Biological mechanisms which induce spontaneous regression may only be speculated [39]. Several authors [40] hypothesize that indolent course and spontaneous regression of the lesion, predominantly in NF1 subset, could be related to a role of neurofibromin in down-regulation of RASA oncoprotein expression, that imply a decreased potentiality of cell proliferation. Furthermore, in patients ongoing biopsy or incomplete removal, it has been suggested that surgical intervention discloses previously protected antigens allowing a better recognition by the host’s immune system [41]. Moreover, surgical procedures seem to influence the growth attitude of the lesion by inducing vascular changes in the microenvironment and consequently leading tumor regression and reactive gliosis [42]. The expression of the apoptosis-related genes in the tumor [43], defined by well-know biologic markers as Apoptag, may also represent a contributing mechanism in the spontaneous involution.

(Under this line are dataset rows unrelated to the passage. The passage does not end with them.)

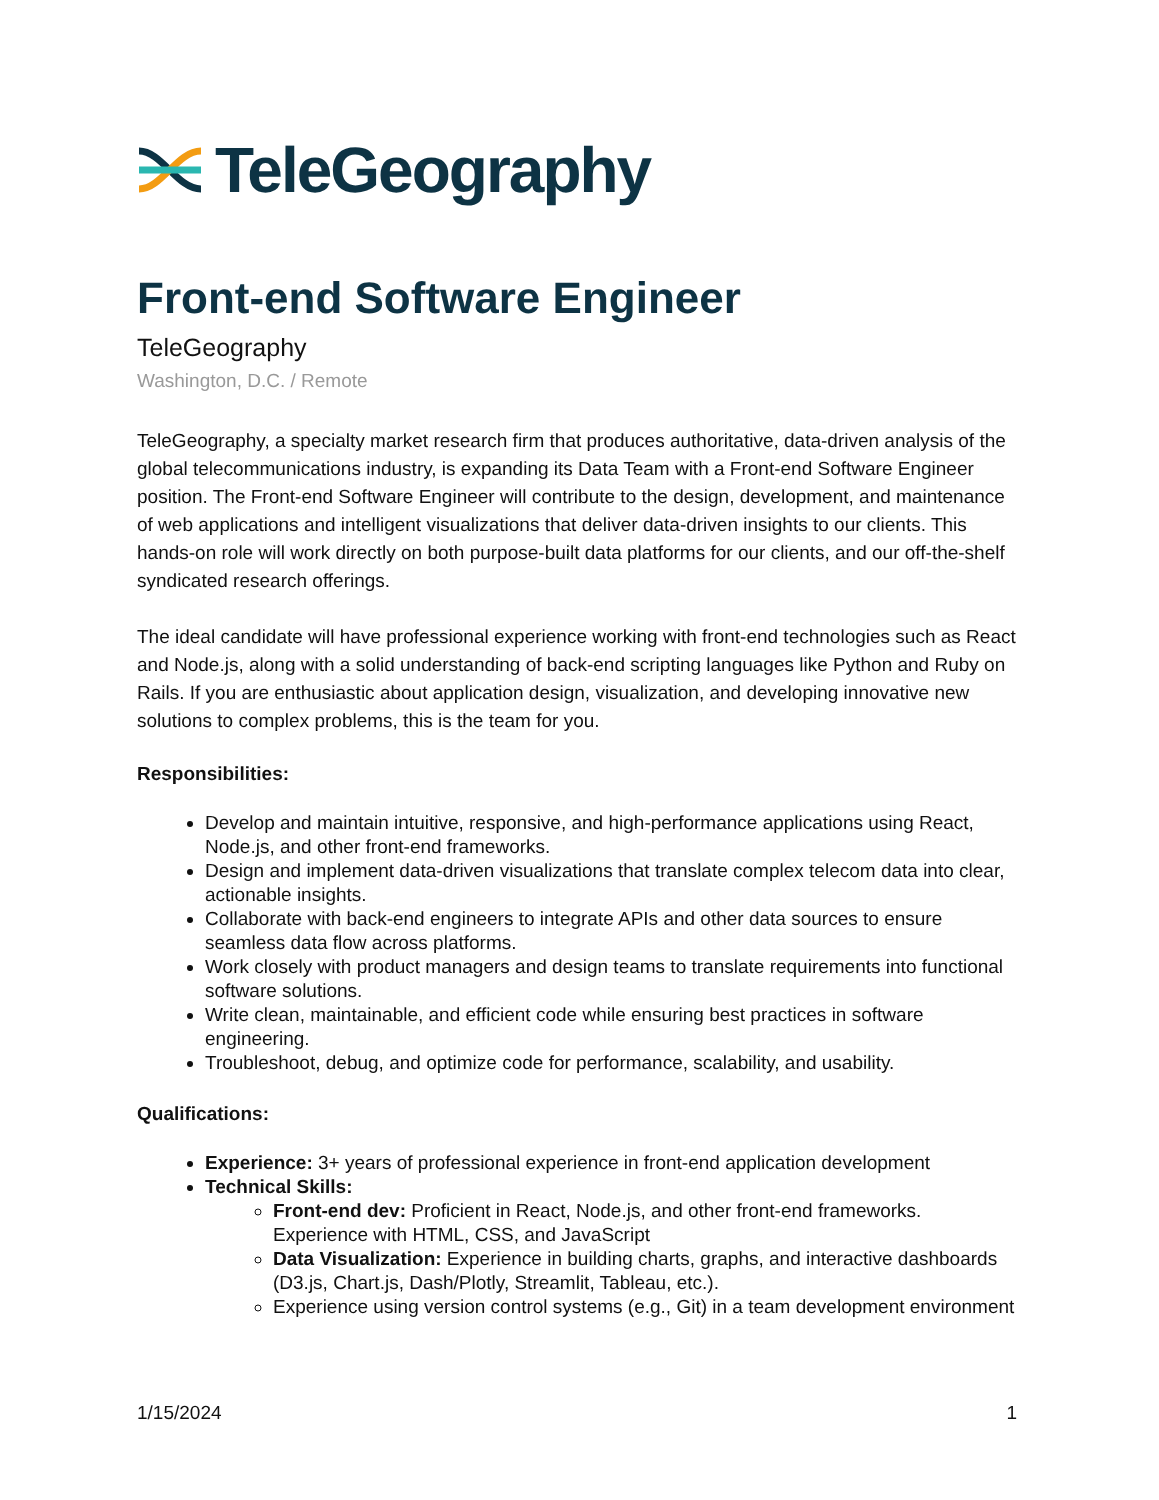TeleGeography
Front-end Software Engineer
TeleGeography
Washington, D.C. / Remote
TeleGeography, a specialty market research firm that produces authoritative, data-driven analysis of the global telecommunications industry, is expanding its Data Team with a Front-end Software Engineer position. The Front-end Software Engineer will contribute to the design, development, and maintenance of web applications and intelligent visualizations that deliver data-driven insights to our clients. This hands-on role will work directly on both purpose-built data platforms for our clients, and our off-the-shelf syndicated research offerings.
The ideal candidate will have professional experience working with front-end technologies such as React and Node.js, along with a solid understanding of back-end scripting languages like Python and Ruby on Rails. If you are enthusiastic about application design, visualization, and developing innovative new solutions to complex problems, this is the team for you.
Responsibilities:
Develop and maintain intuitive, responsive, and high-performance applications using React, Node.js, and other front-end frameworks.
Design and implement data-driven visualizations that translate complex telecom data into clear, actionable insights.
Collaborate with back-end engineers to integrate APIs and other data sources to ensure seamless data flow across platforms.
Work closely with product managers and design teams to translate requirements into functional software solutions.
Write clean, maintainable, and efficient code while ensuring best practices in software engineering.
Troubleshoot, debug, and optimize code for performance, scalability, and usability.
Qualifications:
Experience: 3+ years of professional experience in front-end application development
Technical Skills:
Front-end dev: Proficient in React, Node.js, and other front-end frameworks. Experience with HTML, CSS, and JavaScript
Data Visualization: Experience in building charts, graphs, and interactive dashboards (D3.js, Chart.js, Dash/Plotly, Streamlit, Tableau, etc.).
Experience using version control systems (e.g., Git) in a team development environment
1/15/2024 1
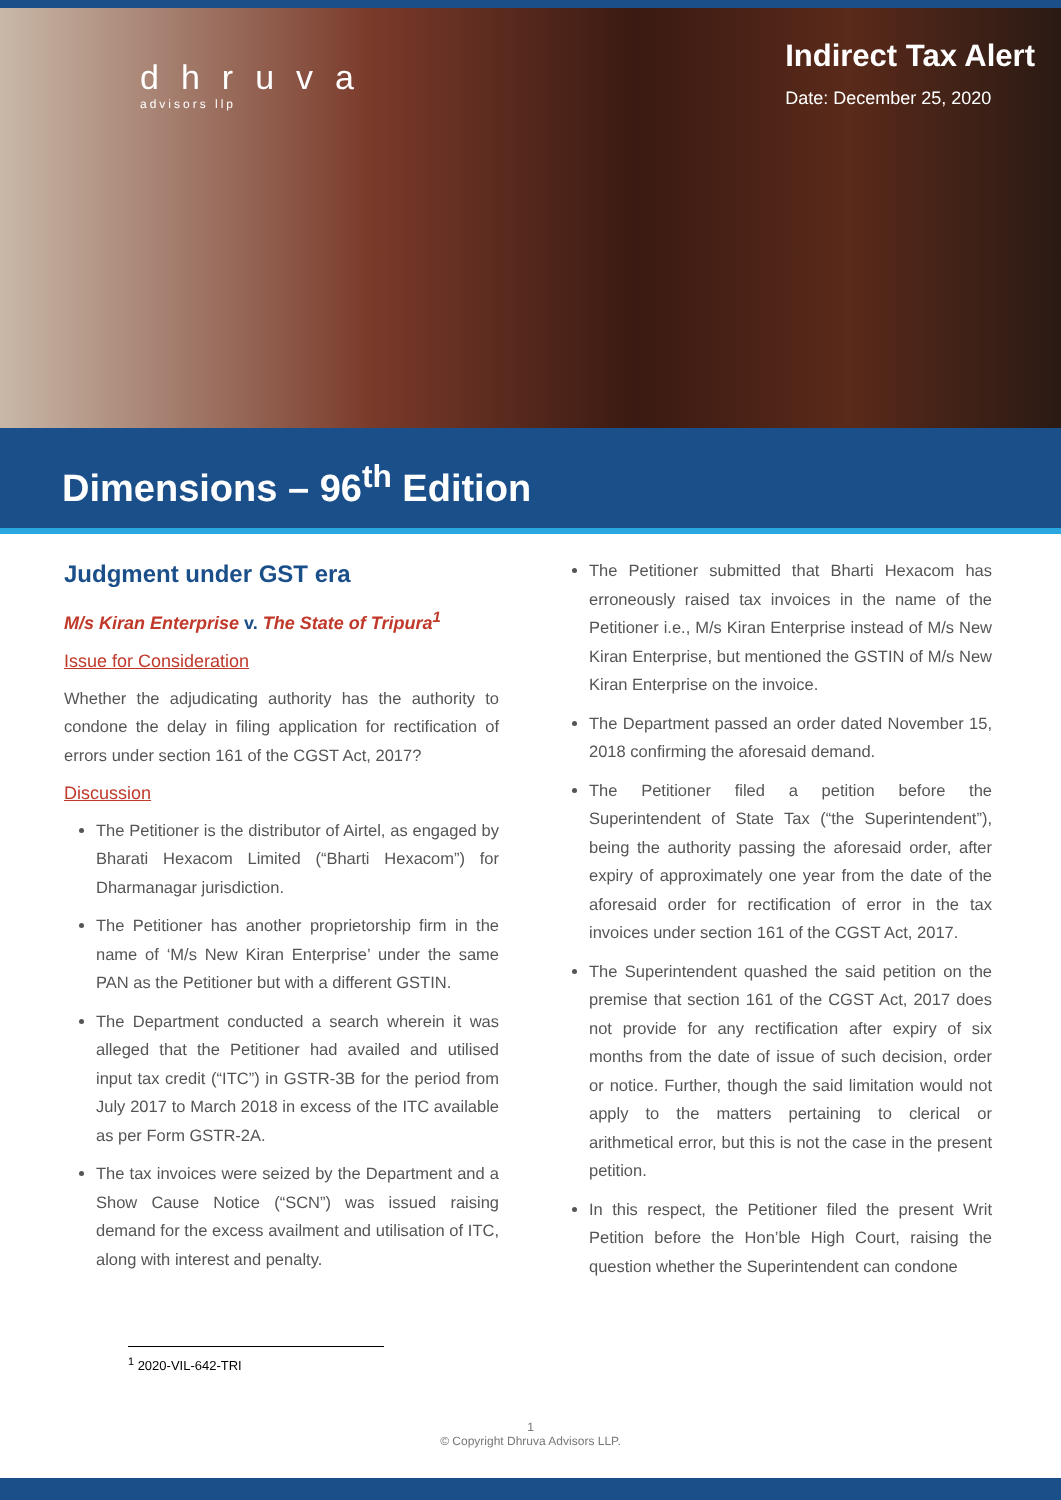dhruva
advisors llp
Indirect Tax Alert
Date: December 25, 2020
Dimensions – 96<sup>th</sup> Edition
Judgment under GST era
M/s Kiran Enterprise v. The State of Tripura<sup>1</sup>
Issue for Consideration
Whether the adjudicating authority has the authority to condone the delay in filing application for rectification of errors under section 161 of the CGST Act, 2017?
Discussion
The Petitioner is the distributor of Airtel, as engaged by Bharati Hexacom Limited (“Bharti Hexacom”) for Dharmanagar jurisdiction.
The Petitioner has another proprietorship firm in the name of ‘M/s New Kiran Enterprise’ under the same PAN as the Petitioner but with a different GSTIN.
The Department conducted a search wherein it was alleged that the Petitioner had availed and utilised input tax credit (“ITC”) in GSTR-3B for the period from July 2017 to March 2018 in excess of the ITC available as per Form GSTR-2A.
The tax invoices were seized by the Department and a Show Cause Notice (“SCN”) was issued raising demand for the excess availment and utilisation of ITC, along with interest and penalty.
The Petitioner submitted that Bharti Hexacom has erroneously raised tax invoices in the name of the Petitioner i.e., M/s Kiran Enterprise instead of M/s New Kiran Enterprise, but mentioned the GSTIN of M/s New Kiran Enterprise on the invoice.
The Department passed an order dated November 15, 2018 confirming the aforesaid demand.
The Petitioner filed a petition before the Superintendent of State Tax (“the Superintendent”), being the authority passing the aforesaid order, after expiry of approximately one year from the date of the aforesaid order for rectification of error in the tax invoices under section 161 of the CGST Act, 2017.
The Superintendent quashed the said petition on the premise that section 161 of the CGST Act, 2017 does not provide for any rectification after expiry of six months from the date of issue of such decision, order or notice. Further, though the said limitation would not apply to the matters pertaining to clerical or arithmetical error, but this is not the case in the present petition.
In this respect, the Petitioner filed the present Writ Petition before the Hon’ble High Court, raising the question whether the Superintendent can condone
<sup>1</sup> 2020-VIL-642-TRI
1
© Copyright Dhruva Advisors LLP.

In conclusion, congenital cystic eye should be suspected in infants with an unrecognizable ocular globe. We present the first report of a low-grade lesion of suspected glial origin in the cerebellum, with unusual biological behavioral, disclosed in association with congenital cystic eye. Currently, we have no convincing explanation, supported by “ad hoc” literature and documentation of larger series, to explain the link between these two clinical entities; so it seems to be an accidental but very interesting association, in which two rare conditions are overlapped. We could also confirm that the well-known practice of early brain MRI in children with ocular malformations is very useful, in order to investigate the possible association with other intracranial alterations, also of non-malformative origin. This case presentation also highlights the radiologic features of the accidentally disclosed intracranial lesions that could justify a wait-and-see policy. Long-term follow-up is required to closely survey the tumor growth rate; in case of enhancement modifications, increase of size and/or edema appearance, biopsy and resection are then considered.